Historian and colleague Adrian Snodgrass writes of the role of the historian as eliciting from past individual memories and texts, and interpreting them in contemporary terms: “to strengthen remembrance by demonstrating how it contains the possible” (143). The historian broadens the scope of memory, by treating the past as “vast unknown territories.” The historian returns from this “landscape of oblivion” with new understandings for application in the here and now. The historian “acts to interpret the past for the purposes of the present; the historian translates from one into the other.”
In a way it matters little how philosophers account for the phenomenon of history. According to Macfie, the conviction that a real past exists is unassailable: “So deeply embedded is the human conviction regarding the existence of a real past that can be accessed, primarily by means of memory (the existential foundation of all history), that it is extremely unlikely that human beings will abandon history.” The immutability of the past, independently of how we tell it, has practical value and consequences.

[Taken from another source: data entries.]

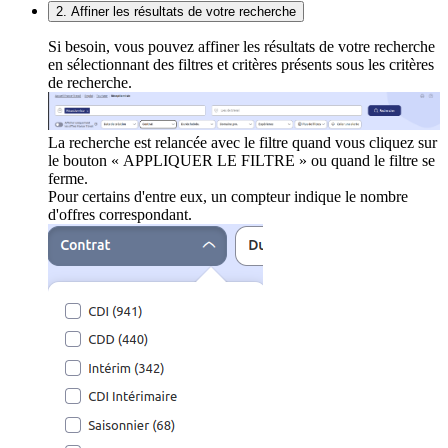
2. Affiner les résultats de votre recherche
Si besoin, vous pouvez affiner les résultats de votre recherche
en sélectionnant des filtres et critères présents sous les critères
de recherche.
La recherche est relancée avec le filtre quand vous cliquez sur
le bouton « APPLIQUER LE FILTRE » ou quand le filtre se
ferme.
Pour certains d'entre eux, un compteur indique le nombre
d'offres correspondant.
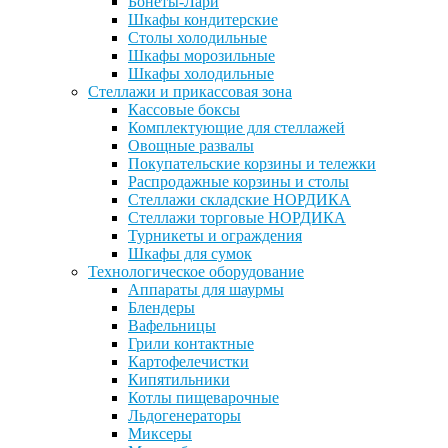
Бонеты-Лари
Шкафы кондитерские
Столы холодильные
Шкафы морозильные
Шкафы холодильные
Стеллажи и прикассовая зона
Кассовые боксы
Комплектующие для стеллажей
Овощные развалы
Покупательские корзины и тележки
Распродажные корзины и столы
Стеллажи складские НОРДИКА
Стеллажи торговые НОРДИКА
Турникеты и ограждения
Шкафы для сумок
Технологическое оборудование
Аппараты для шаурмы
Блендеры
Вафельницы
Грили контактные
Картофелечистки
Кипятильники
Котлы пищеварочные
Льдогенераторы
Миксеры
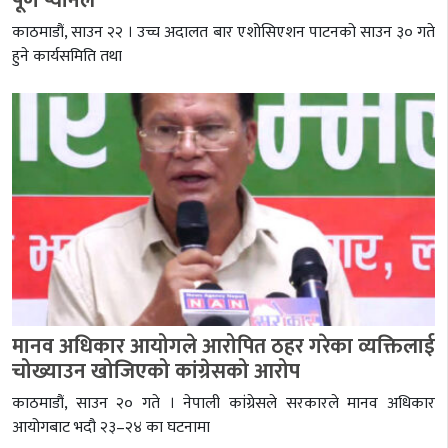
पूर्ण प्यानल
काठमाडौं, साउन २२ । उच्च अदालत बार एशोसिएशन पाटनको साउन ३० गते
हुने कार्यसमिति तथा
मानव अधिकार आयोगले आरोपित ठहर गरेका व्यक्तिलाई
चोख्याउन खोजिएको कांग्रेसको आरोप
काठमाडौं, साउन २० गते । नेपाली कांग्रेसले सरकारले मानव अधिकार
आयोगबाट भदौ २३–२४ का घटनामा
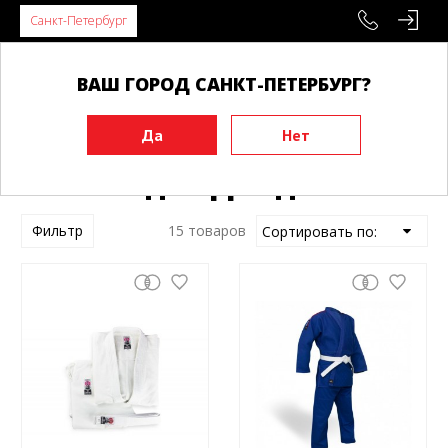
Санкт-Петербург
ВАШ ГОРОД САНКТ-ПЕТЕРБУРГ?
Главная
Экипировка
Кимоно
Кимоно для Дзюдо
Кимоно для Дзюдо
Фильтр
15 товаров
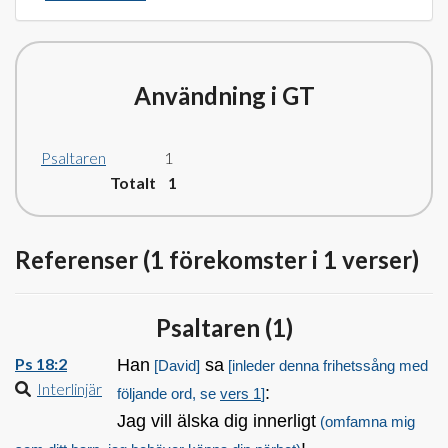
Användning i GT
Psaltaren
1
Totalt 1
Referenser (1 förekomster i 1 verser)
Psaltaren (
1
)
Ps 18:2
Han
sa
[David]
[inleder denna frihetssång med
Interlinjär
:
följande ord, se
vers 1
]
Jag vill älska dig innerligt
(omfamna mig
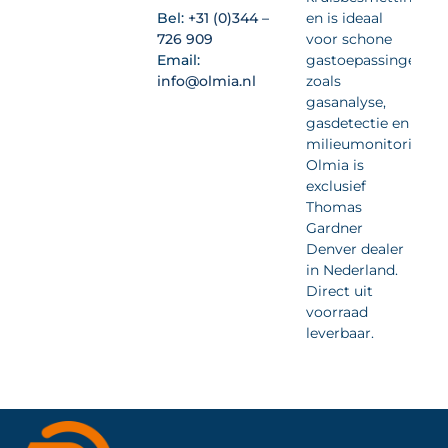
Bel:
+31 (0)344 –
en is ideaal
726 909
voor schone
Email:
gastoepassingen
info@olmia.nl
zoals
gasanalyse,
gasdetectie en
milieumonitoring.
Olmia is
exclusief
Thomas
Gardner
Denver dealer
in Nederland.
Direct uit
voorraad
leverbaar.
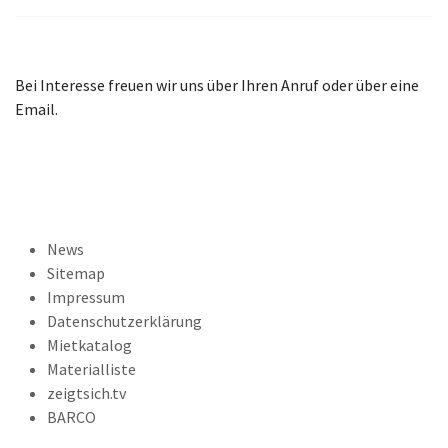
Bei Interesse freuen wir uns über Ihren Anruf oder über eine
Email.
News
Sitemap
Impressum
Datenschutzerklärung
Mietkatalog
Materialliste
zeigtsich.tv
BARCO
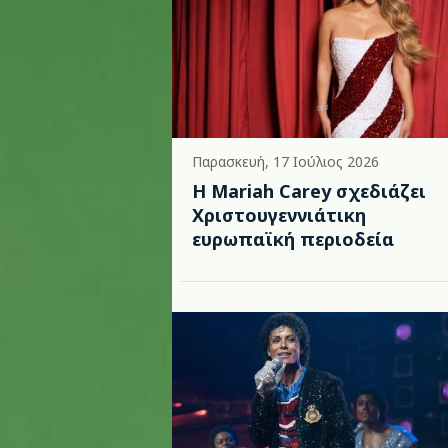
Παρασκευή, 17 Ιούλιος 2026
Η Mariah Carey σχεδιάζει
Χριστουγεννιάτικη
ευρωπαϊκή περιοδεία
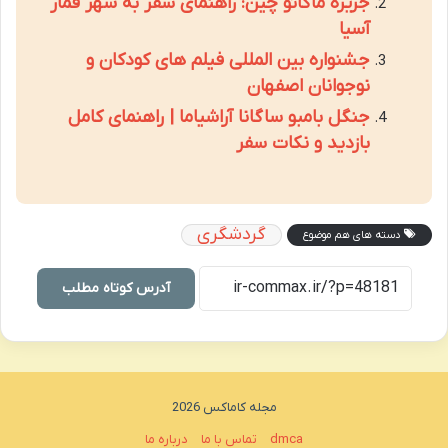
جزیره ماکائو چین: راهنمای سفر به شهر قمار
آسیا
جشنواره بین المللی فیلم های کودکان و
نوجوانان اصفهان
جنگل بامبو ساگانا آراشیاما | راهنمای کامل
بازدید و نکات سفر
گردشگری
دسته های هم موضوع
آدرس کوتاه مطلب
مجله کاماکس 2026
dmca
تماس با ما
درباره ما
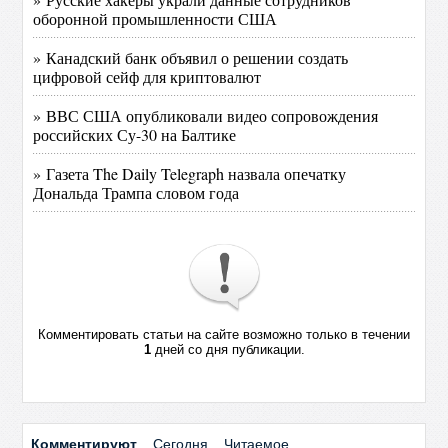
оборонной промышленности США
» Канадский банк объявил о решении создать
цифровой сейф для криптовалют
» ВВС США опубликовали видео сопровождения
российских Су-30 на Балтике
» Газета The Daily Telegraph назвала опечатку
Дональда Трампа словом года
Комментировать статьи на сайте возможно только в течении
1
дней со дня публикации.
Комментируют
Сегодня
Читаемое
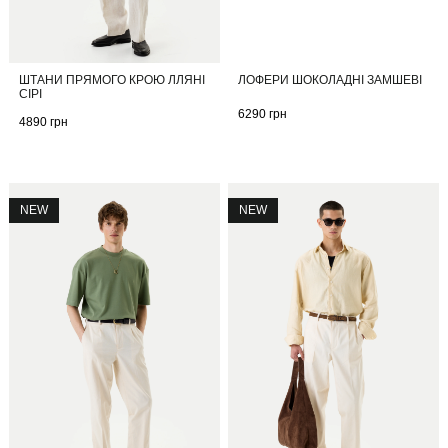
ШТАНИ ПРЯМОГО КРОЮ ЛЛЯНІ
ЛОФЕРИ ШОКОЛАДНІ ЗАМШЕВІ
СІРІ
6290
грн
4890
грн
NEW
NEW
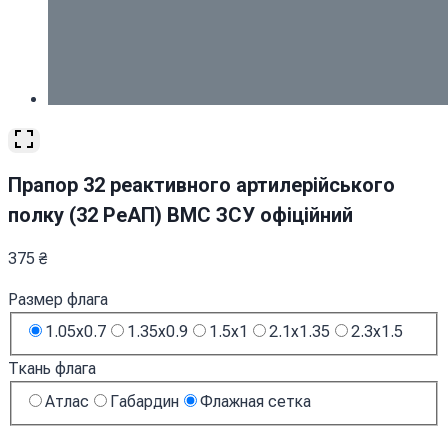
Прапор 32 реактивного артилерійського
полку (32 РеАП) ВМС ЗСУ офіційний
375
₴
Размер флага
1.05x0.7
1.35x0.9
1.5x1
2.1x1.35
2.3x1.5
Ткань флага
Атлас
Габардин
Флажная сетка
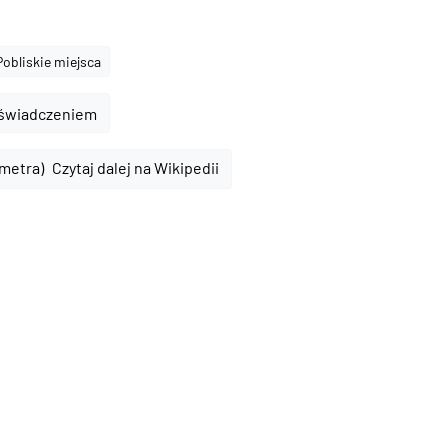
Pobliskie miejsca
oświadczeniem
Czytaj dalej na Wikipedii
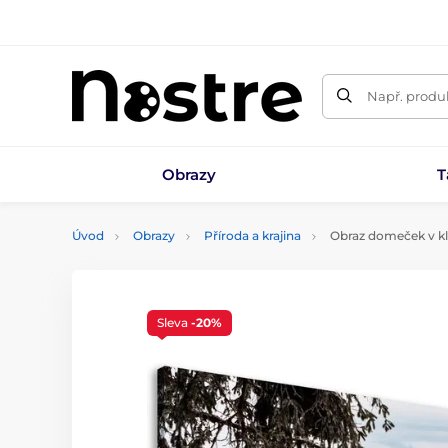
Např. produk
Obrazy
T
Úvod
Obrazy
Příroda a krajina
Obraz domeček v kl
Sleva
-20%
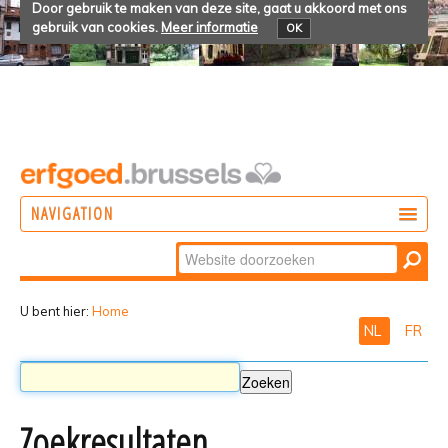
Door gebruik te maken van deze site, gaat u akkoord met ons
gebruik van cookies.
Meer informatie
OK
NAVIGATION
Zoek
DOEN
Geavanceerd
ONTDEKKEN
zoeken...
U bent hier:
Home
NL
FR
BELEVEN
Zoekresultaten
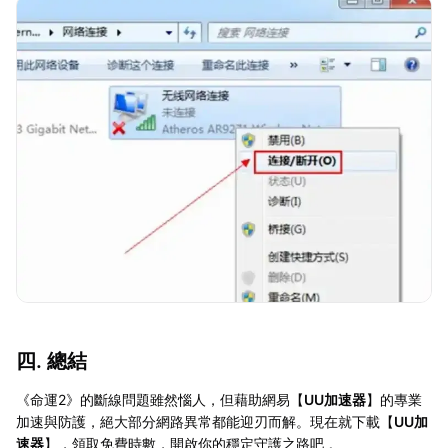
四. 總結
《命運2》的斷線問題雖然惱人，但藉助網易【
UU加速器
】的專業
加速與防護，絕大部分網路異常都能迎刃而解。現在就下載【
UU加
速器
】，領取免費時數，開啟你的穩定守護之路吧 。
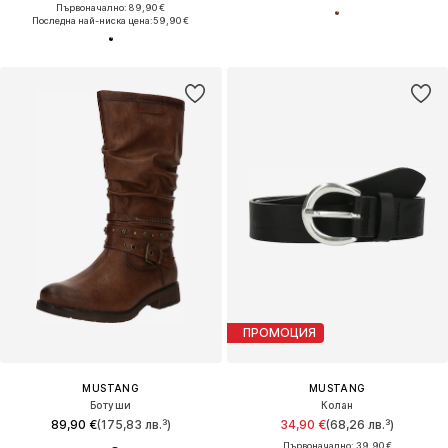
Първоначално: 89,90 €
Последна най-ниска цена:
59,90 €
ПРОМОЦИЯ
MUSTANG
MUSTANG
Ботуши
Колан
89,90 €
(175,83 лв.³)
34,90 €
(68,26 лв.³)
Първоначално: 39,90 €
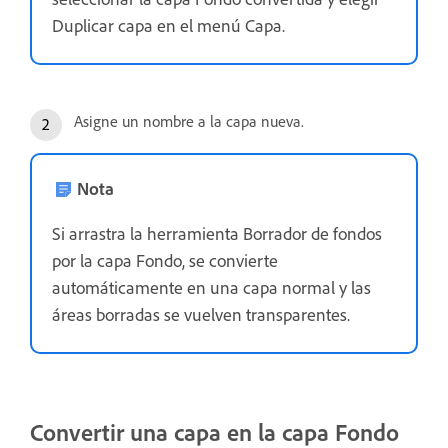
Duplicar capa en el menú Capa.
Asigne un nombre a la capa nueva.
Nota
Si arrastra la herramienta Borrador de fondos
por la capa Fondo, se convierte
automáticamente en una capa normal y las
áreas borradas se vuelven transparentes.
Convertir una capa en la capa Fondo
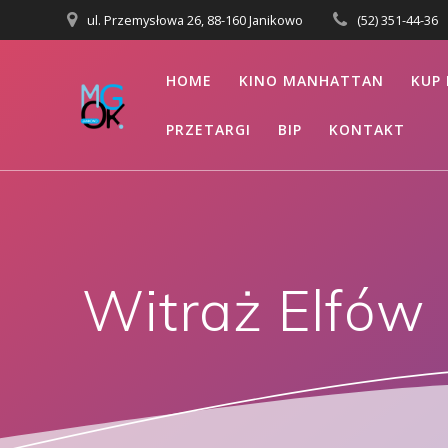
Przejdź
ul. Przemysłowa 26, 88-160 Janikowo
(52) 351-44-36
do
treści
HOME
KINO MANHATTAN
KUP 
PRZETARGI
BIP
KONTAKT
Witraż Elfów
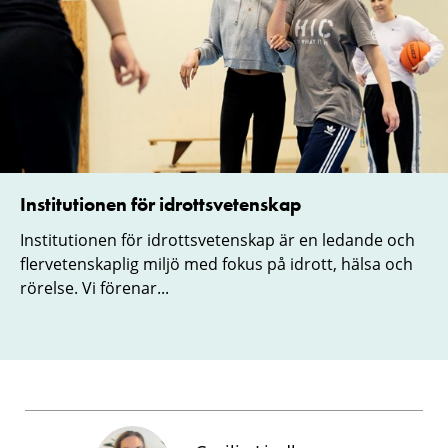
Institutionen för idrottsvetenskap
Institutionen för idrottsvetenskap är en ledande och
flervetenskaplig miljö med fokus på idrott, hälsa och
rörelse. Vi förenar...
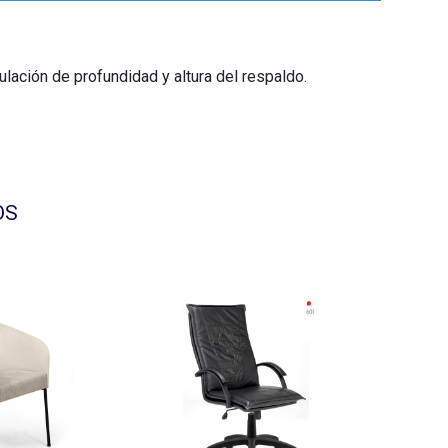
lación de profundidad y altura del respaldo.
OS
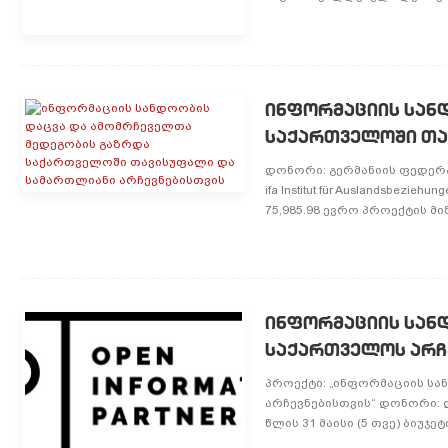
ინფორმაციის სან
საქართველოში თა
დონორი: გერმანიის ფედერალ
ifa Institut für Auslandsbezi
75,985.98 ევრო პროექტის მიზა
ინფორმაციის სან
საქართველოს არჩ
პროექტი: „ინფორმაციის ს
არჩევნებისთვის“ დონორი: ღ
წლის 31 მაისი (5 თვე) ბიუჯეტი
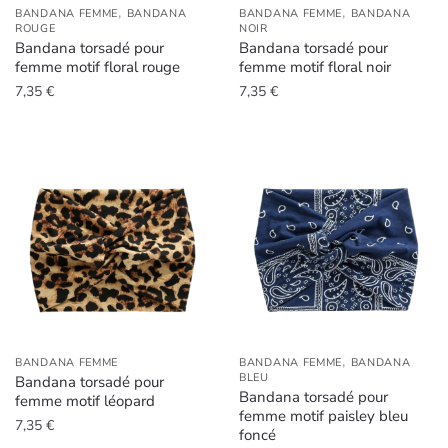
,
,
BANDANA FEMME
BANDANA
BANDANA FEMME
BANDANA
ROUGE
NOIR
Bandana torsadé pour
Bandana torsadé pour
femme motif floral rouge
femme motif floral noir
7,35
€
7,35
€
,
BANDANA FEMME
BANDANA FEMME
BANDANA
BLEU
Bandana torsadé pour
Bandana torsadé pour
femme motif léopard
femme motif paisley bleu
7,35
€
foncé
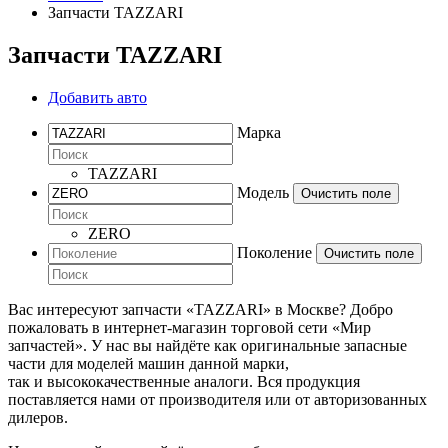
Запчасти TAZZARI
Запчасти TAZZARI
Добавить авто
Марка
TAZZARI
Модель
Очистить поле
ZERO
Поколение
Очистить поле
Вас интересуют запчасти «TAZZARI» в Москве? Добро
пожаловать в интернет-магазин торговой сети «Мир
запчастей». У нас вы найдёте как оригинальные запасные
части для моделей машин данной марки,
так и высококачественные аналоги. Вся продукция
поставляется нами от производителя или от авторизованных
дилеров.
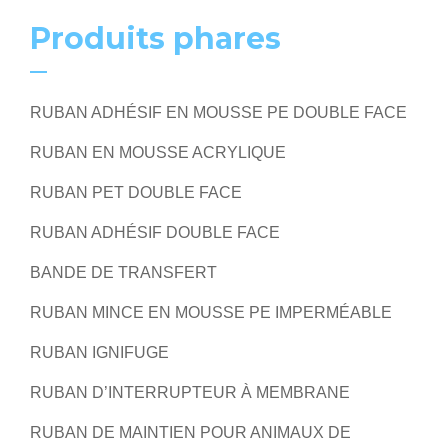
Produits phares
RUBAN ADHÉSIF EN MOUSSE PE DOUBLE FACE
RUBAN EN MOUSSE ACRYLIQUE
RUBAN PET DOUBLE FACE
RUBAN ADHÉSIF DOUBLE FACE
BANDE DE TRANSFERT
RUBAN MINCE EN MOUSSE PE IMPERMÉABLE
RUBAN IGNIFUGE
RUBAN D’INTERRUPTEUR À MEMBRANE
RUBAN DE MAINTIEN POUR ANIMAUX DE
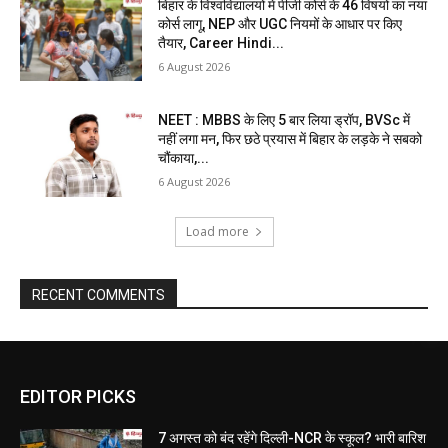
बिहार के विश्वविद्यालयों में पीजी कोर्स के 46 विषयों का नया
कोर्स लागू, NEP और UGC नियमों के आधार पर किए
तैयार, Career Hindi...
6 August 2026
NEET : MBBS के लिए 5 बार लिया ड्रॉप, BVSc में
नहीं लगा मन, फिर छठे प्रयास में बिहार के लड़के ने सबको
चौंकाया,...
6 August 2026
Load more
RECENT COMMENTS
EDITOR PICKS
7 अगस्त को बंद रहेंगे दिल्ली-NCR के स्कूल? भारी बारिश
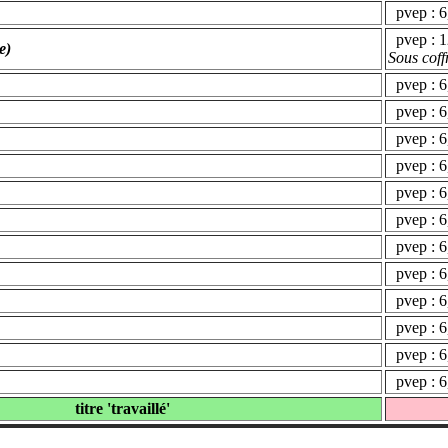
pvep : 6
pvep : 1
e)
Sous coff
pvep : 6
pvep : 6
pvep : 6
pvep : 6
pvep : 6
pvep : 6
pvep : 6
pvep : 6
pvep : 6
pvep : 6
pvep : 6
pvep : 6
titre 'travaillé'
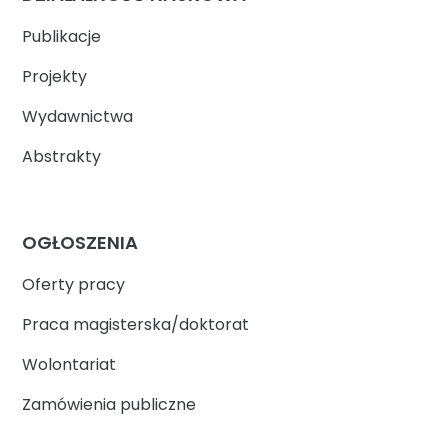
Publikacje
Projekty
Wydawnictwa
Abstrakty
OGŁOSZENIA
Oferty pracy
Praca magisterska/doktorat
Wolontariat
Zamówienia publiczne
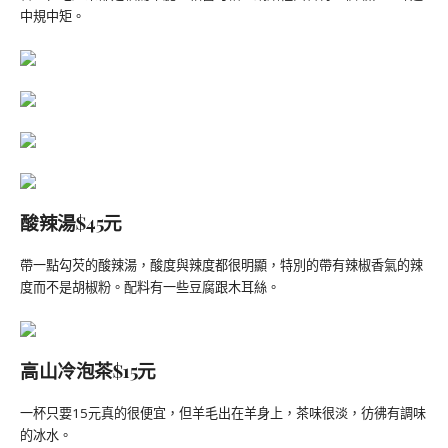
中規中矩。
酸辣湯$45元
帶一點勾芡的酸辣湯，酸度與辣度都很明顯，特別的帶有辣椒香氣的辣
度而不是胡椒粉。配料有一些豆腐跟木耳絲。
高山冷泡茶$15元
一杯只要15元真的很便宜，但羊毛出在羊身上，茶味很淡，彷彿有調味
的冰水。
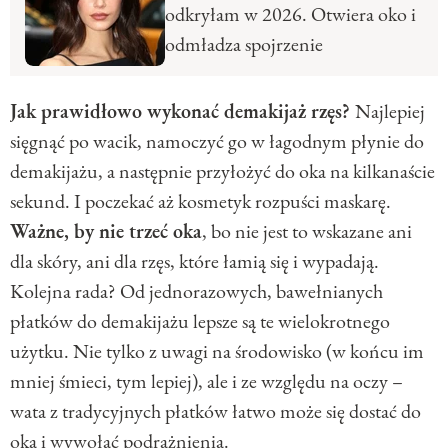
odkryłam w 2026. Otwiera oko i
odmładza spojrzenie
Jak prawidłowo wykonać demakijaż rzęs?
Najlepiej
sięgnąć po wacik, namoczyć go w łagodnym płynie do
demakijażu, a następnie przyłożyć do oka na kilkanaście
sekund. I poczekać aż kosmetyk rozpuści maskarę.
Ważne, by nie trzeć oka
, bo nie jest to wskazane ani
dla skóry, ani dla rzęs, które łamią się i wypadają.
Kolejna rada? Od jednorazowych, bawełnianych
płatków do demakijażu lepsze są te wielokrotnego
użytku. Nie tylko z uwagi na środowisko (w końcu im
mniej śmieci, tym lepiej), ale i ze względu na oczy –
wata z tradycyjnych płatków łatwo może się dostać do
oka i wywołać podrażnienia.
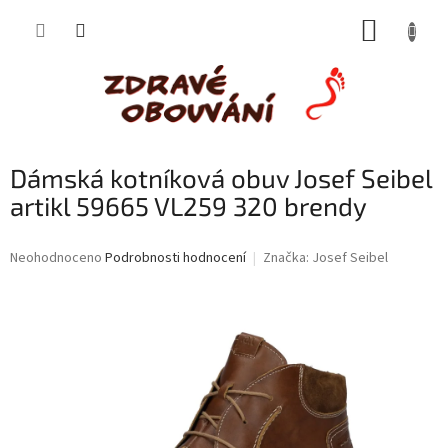
Přejít
NÁKUP
na
obsah
KOŠÍK
Dámská kotníková obuv Josef Seibel
artikl 59665 VL259 320 brendy
Průměrné
Neohodnoceno
Podrobnosti hodnocení
Značka:
Josef Seibel
hodnocení
produktu
je
0,0
z
5
hvězdiček.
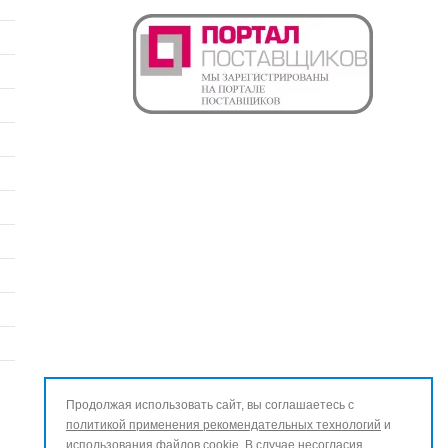
Продолжая использовать сайт, вы соглашаетесь с
политикой применения рекомендательных технологий
и
использования файлов cookie
. В случае несогласия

The world is not yet ready for the kind of extreme skepticism that asserts the past never really existed or is simply a construct of the mind.
Bibliography
- Carr, Edward Hallett. 1964. What is History? Harmondsworth: Penguin
- Jenkins, Keith. 1991. Re-Thinking History. London: Routledge
- Jenkins, Keith. 1995. On ‘What is History’: From Carr and Elton to Rorty and White. London: Routledge
- Macfie, Keith. 2009. Review of Keith Jenkins Retrospective. Reviews in History, (http://www.history.ac.uk/reviews/review/1266).
- Snodgrass, Adrian, and Richard Coyne. 2006. Interpretation in Architecture: Design as a Way of Thinking. London: Routledge
- White, Hayden. 1980. The value of narrativity in the representation of reality. Critical Inquiry, (7) 1, 5-27.
- White, Hayden. 1987. The Content of the Form: Narrative Discourse and Historical Representation. Baltimore, MD: John Hopkins University Press
Notes
- Total Recall (2012) is based on the short story by Philip K. Dick We Can Remember It for You Wholesale (1990), which has no character called Matthias who makes such a statement about the past. (I found the story online as a PDF.) Nor does the famous 1990 film Total Recall starring Arnold Schwartzenegger.
- I also found a full copy of Carr’s classic What is History online, but without page numbers.
- The statement by Matthias is pretty woolly. What does “it” refer to? If it’s the past that blinds us into believing in the past then to do this the past must exist. If it’s the mind that blinds us into believing the past exists then I think that’s George Berkeley’s subjective idealism. “It” in the statement is a floating indexical occurring 3 times, for which you could substitute “past” and “mind” in 8 ways (2 to the power of 3) I think.
- For an amusing take on the teaching of art history read Brian Sewell’s article in the THE.
- For an excellent account of Dick’s writing related to architecture see Fortin, David T. 2011. Architecture and Science Fiction Film: Philip K Dick and the Spectacle of Home. London: Ashgate
- Also see blog posts tagged Memory.
I have embraced these concepts for many years, and I have lived a much deeper and fulfilling life for it. Much, if not most, of what we believe of our personal history create stress in our current moment lives, and we rarely question these beliefs and accept the stories as true. Byron Katie, who has written deeply on the issue of how our beliefs about the past effect our ability to live in the now, asks, “Who would you be without your story?” And she showed, through her writing, that almost all that I held as truth about my past wasn’t real at all.
That’s a sober reflection. Thanks Charlie.